Clear Sky Science · en
A comprehensive evaluation of lightweight deep learning models for tomato disease classification on edge computing environments
Smarter Eyes for Tomato Plants
Tomato crops around the world lose a large share of their potential harvest to leaf diseases. Today, farmers can snap photos of leaves with a phone or field camera, letting artificial intelligence (AI) flag problems early. But there is a catch: many of the most accurate AI models are too heavy to run on low-cost devices in fields and greenhouses. This study asks a practical question: which compact AI models can both spot tomato diseases accurately and run fast on small, inexpensive hardware close to the plants themselves?
Why Tomato Leaf Photos Matter
Tomato diseases often show up first as spots, molds, or discoloration on the leaves, and catching them early can prevent serious yield losses. The authors build on a popular public image collection called PlantVillage, focusing on over 18,000 photos of tomato leaves covering nine diseases plus healthy plants. All images are standardized and lightly altered during training to mimic real-world changes such as lighting, zoom, and small shifts in position. This lets the researchers test how well different AI models learn to recognize visual patterns that distinguish, for example, early blight from late blight, or a healthy leaf from one infected by a virus.

Comparing Many Small Brain-Inspired Models
Rather than designing yet another new model alone, the team sets up a fair race among seven compact deep-learning architectures. Some are classic image-recognition networks that have been successful in many tasks, such as VGG16, ResNet50, and DenseNet121. Others are newer designs created specifically to run well on phones and embedded devices, like MobileNetV3-Small, ShuffleNetV2, and SqueezeNet. The final contender, MobilePlantViT, is a hybrid that combines two ideas: traditional convolutional layers that capture fine details in small regions of an image, and transformer-style attention that links distant parts of a leaf to understand the overall pattern of disease.
Seeing Inside the AI’s Decisions
For farmers and agronomists to trust these models, it is not enough for them to be accurate—they must also be understandable. The authors therefore use three popular “explainable AI” techniques that create heat maps over each leaf image, showing which regions most influenced the decision. These are Grad-CAM, LIME, and SHAP. To move beyond simply eyeballing these colorful maps, the team introduces a new score called the Perturbation Stability Score. By adding a little noise to an image many times and comparing how much the explanation maps change, they can measure how stable and reliable each explanation method is. Across models, SHAP tends to give the most stable explanations, while Grad-CAM offers clear, high-resolution highlights of diseased areas that align well with human expectations.

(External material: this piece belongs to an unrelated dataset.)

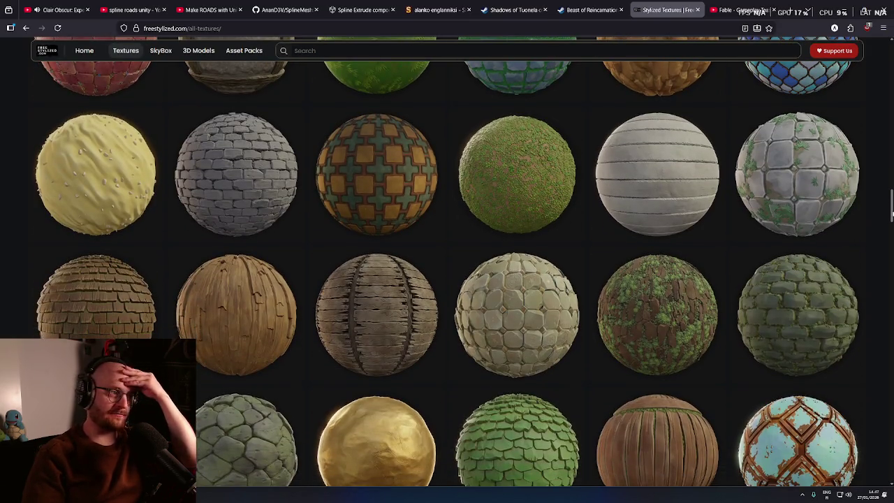
{"action": "scroll", "coordinate": [447, 262], "scroll_direction": "down", "scroll_amount": 4}
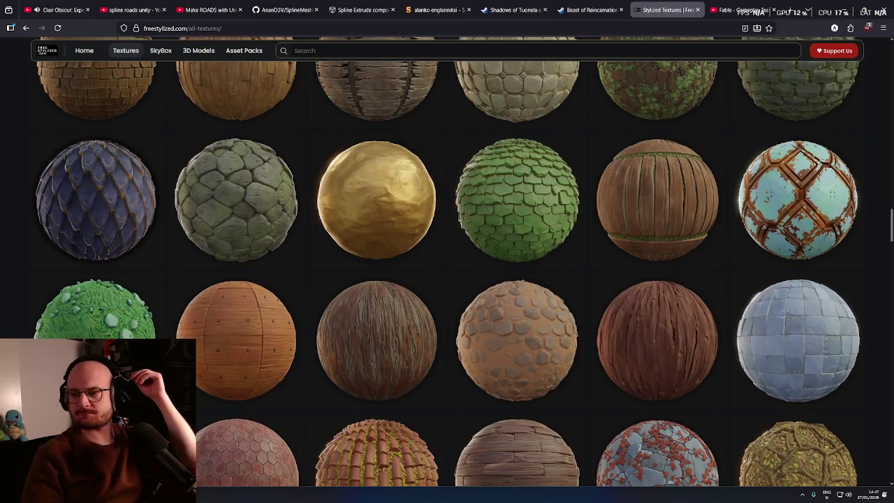
{"action": "scroll", "coordinate": [447, 264], "scroll_direction": "down", "scroll_amount": 1}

Speed and Power on Real Devices
Because farm tools often rely on low-cost processors without graphics chips, the researchers measure how quickly each model runs on standard desktop CPUs and on a Raspberry Pi 5, a small, affordable computer comparable to hardware used in smart cameras. They track model size, the number of basic math operations per image, and the time to process a single photo under different threading settings. Standard networks like VGG16 deliver excellent accuracy but are huge and slow, while tiny models like SqueezeNet run quickly but lose some precision, especially under more challenging, noisy images and field conditions. MobilePlantViT stands out: it reaches accuracy above 99% on clean images and remains competitive on more realistic tests, yet uses a fraction of the memory and computation, achieving near real-time performance even on constrained hardware.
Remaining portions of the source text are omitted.